Grammar Teaching, by Brien MastersPerevale Publications
It would be rare for a class teacher in a Waldorf school to allot a full, twenty-eight-day main lesson rhythm to teaching grammar in a class in the lower school. The “family” of main lessons each year—other than grammar of the mother tongue—clamors for the precious time available and is so colorfully attractive that, by comparison, it can make grammar appear like a “country cousin” whose manners are a bit gauche, dress decidedly out of fashion, and the spectrum of conversation somewhat limited. Seen from Rudolf Steiner's approach to child development, however, that country cousin has some of the family's noblest blood to offer the children’s incarnating “I.”

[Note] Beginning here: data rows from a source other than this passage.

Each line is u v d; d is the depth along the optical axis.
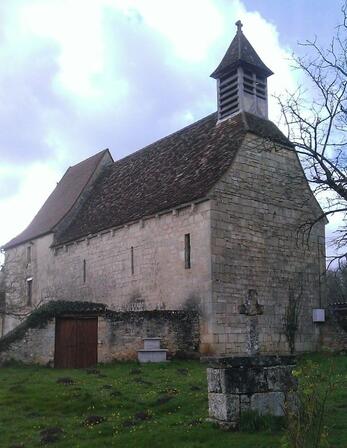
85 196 35.16
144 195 27.58
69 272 31.42
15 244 37.72
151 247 25.11
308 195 26.17
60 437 10.66
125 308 26.19
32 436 10.80
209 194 22.27
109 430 10.95
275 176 25.11
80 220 32.84
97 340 20.86
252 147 23.80
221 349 21.42
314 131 16.22
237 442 9.15
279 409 10.27
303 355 22.95
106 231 28.14
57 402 13.22
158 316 21.11
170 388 14.11
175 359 20.91
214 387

In this concise book, Dr Brien Masters—with a lifetime of experience as a teacher and teacher trainer and educator—presents the rationale behind Waldorf grammar teaching. Along the way, he always includes practical examples for teachers to follow or use as springboards for their own creativity.
Impelled by such an approach, and taught in a lively fashion, the less-than 28-days grammar main lesson (if that’s what it boils down to) can then make its way through the main lessons and extra main lessons that make up the enticing constellation of the year. In addition, it has important implications for teaching foreign languages and as a secure foundation for promoting literacy in the upper grades.